Neither the Managers nor any of their respective affiliates makes any representation as to the accuracy or completeness of this announcement and none of them accepts any responsibility for the contents of this announcement or any matters referred to herein.
This announcement is for information purposes only and is not to be relied upon in substitution for the exercise of independent judgment. It is not intended as investment advice and under no circumstances is it to be used or considered as an offer to sell, or a solicitation of an offer to buy any securities or a recommendation to buy or sell any securities of the Company. Neither the Managers nor any of their respective affiliates accepts any liability arising from the use of this announcement.

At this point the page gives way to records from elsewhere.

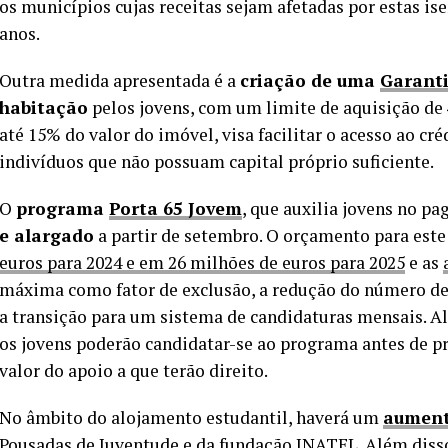
os municípios cujas receitas sejam afetadas por estas is
anos.
Outra medida apresentada é a
criação de uma
Garanti
habitação
pelos jovens, com um limite de aquisição de
até 15% do valor do imóvel, visa facilitar o acesso ao cr
indivíduos que não possuam capital próprio suficiente.
O
programa
Porta 65 Jovem
, que auxilia jovens no 
e alargado
a partir de setembro. O orçamento para est
euros para 2024 e em 26 milhões de euros para 2025
e as
máxima como fator de exclusão, a redução do número de
a transição para um sistema de candidaturas mensais. Al
os jovens poderão candidatar-se ao programa antes de 
valor do apoio a que terão direito.
No âmbito do alojamento estudantil, haverá um
aument
Pousadas de Juventude e da fundação INATEL
. Além diss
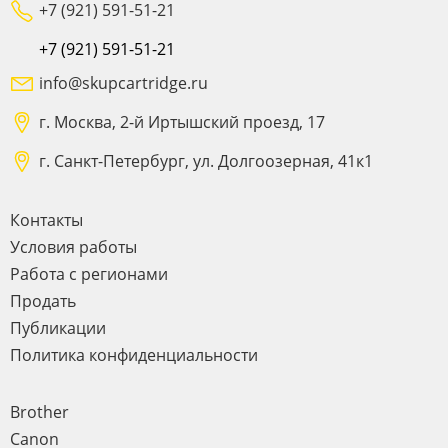
+7 (921) 591-51-21
+7 (921) 591-51-21
info@skupcartridge.ru
г. Москва, 2-й Иртышский проезд, 17
г. Санкт-Петербург, ул. Долгоозерная, 41к1
Контакты
Условия работы
Работа с регионами
Продать
Публикации
Политика конфиденциальности
Brother
Canon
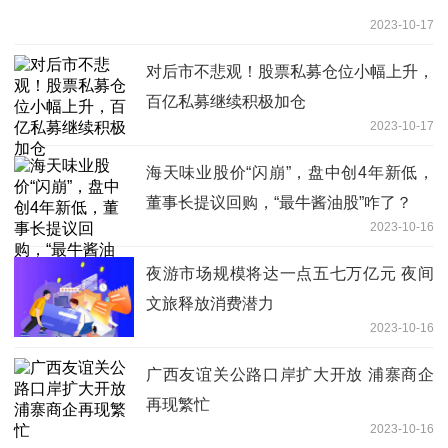
2023-10-17
对后市不悲观！股票私募仓位小幅上升，
百亿私募继续积极加仓
2023-10-17
海天味业股价“闪崩”，盘中创4年新低，
董事长提议回购，“最牛酱油股”咋了？
2023-10-16
夜游市场规模将达一点五七万亿元 夜间
文旅释放消费潜力
2023-10-16
广西友谊关公路口岸扩大开放 浦寨商企
再现繁忙
2023-10-16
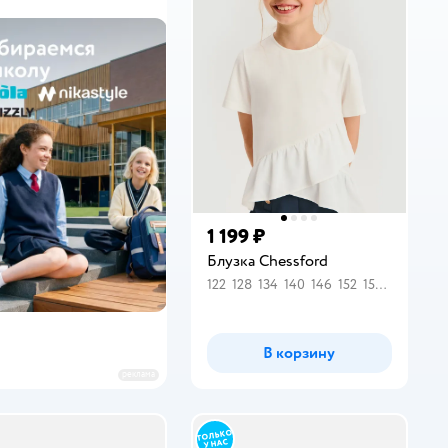
1 199 ₽
Блузка Chessford
122
128
134
140
146
152
158
164
В корзину
реклама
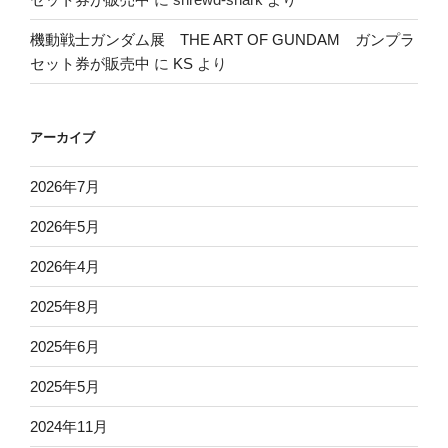
機動戦士ガンダム展 THE ART OF GUNDAM ガンプラ
セット券が販売中
に
KS
より
アーカイブ
2026年7月
2026年5月
2026年4月
2025年8月
2025年6月
2025年5月
2024年11月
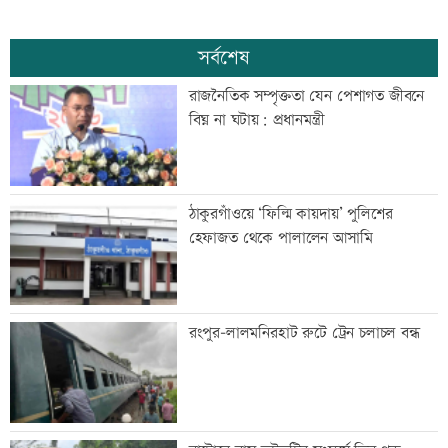
সর্বশেষ
রাজনৈতিক সম্পৃক্ততা যেন পেশাগত জীবনে
বিঘ্ন না ঘটায়: প্রধানমন্ত্রী
ঠাকুরগাঁওয়ে ‘ফিল্মি কায়দায়’ পুলিশের
হেফাজত থেকে পালালেন আসামি
রংপুর-লালমনিরহাট রুটে ট্রেন চলাচল বন্ধ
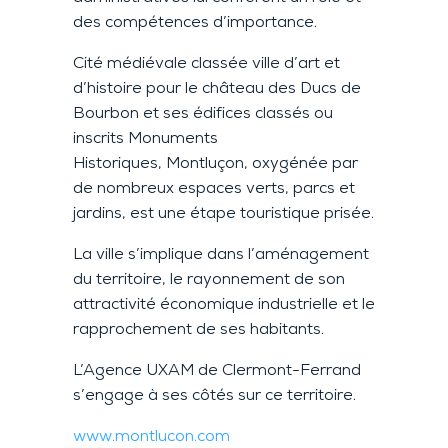
des compétences d’importance.
C
ité médiévale c
lassée ville d’art et
d’histoire pour
le château des Ducs de
Bourbon
et ses
édifices classés ou
inscrits Monuments
Historiques,
Montluçon, oxygénée par
de nombreux espaces verts, parcs et
jardins, est une étape touristique prisée.
La ville s’implique dans l’aménagement
du territoire, le rayonnement de son
attractivité économique industrielle et le
rapprochement de ses habitants.
L’Agence UXAM de Clermont-Ferrand
s’engage à ses côtés sur ce territoire.
www.montlucon.com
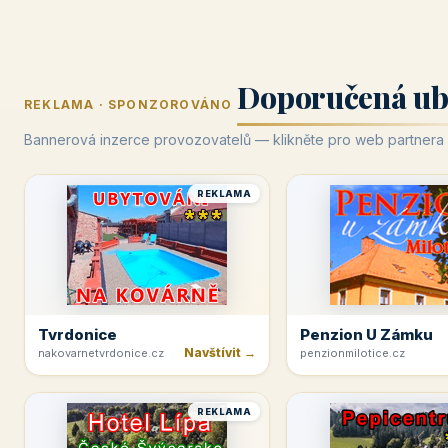
Doporučená ub
REKLAMA · SPONZOROVÁNO
Bannerová inzerce provozovatelů — klikněte pro web partnera
REKLAMA
Tvrdonice
Penzion U Zámku
Navštívit →
nakovarnetvrdonice.cz
penzionmilotice.cz
REKLAMA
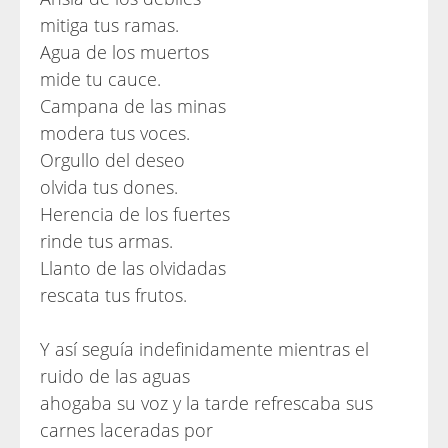
mitiga tus ramas.
Agua de los muertos
mide tu cauce.
Campana de las minas
modera tus voces.
Orgullo del deseo
olvida tus dones.
Herencia de los fuertes
rinde tus armas.
Llanto de las olvidadas
rescata tus frutos.
Y así seguía indefinidamente mientras el
ruido de las aguas
ahogaba su voz y la tarde refrescaba sus
carnes laceradas por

Each of the Company, the Managers and their respective affiliates expressly disclaims any obligation or undertaking to update, review or revise any statement contained in this announcement whether as a result of new information, future developments or otherwise.
The distribution of this announcement and other information may be restricted by law in certain jurisdictions. Persons into whose possession this announcement or such other information should come are required to inform themselves about and to observe any such restrictions.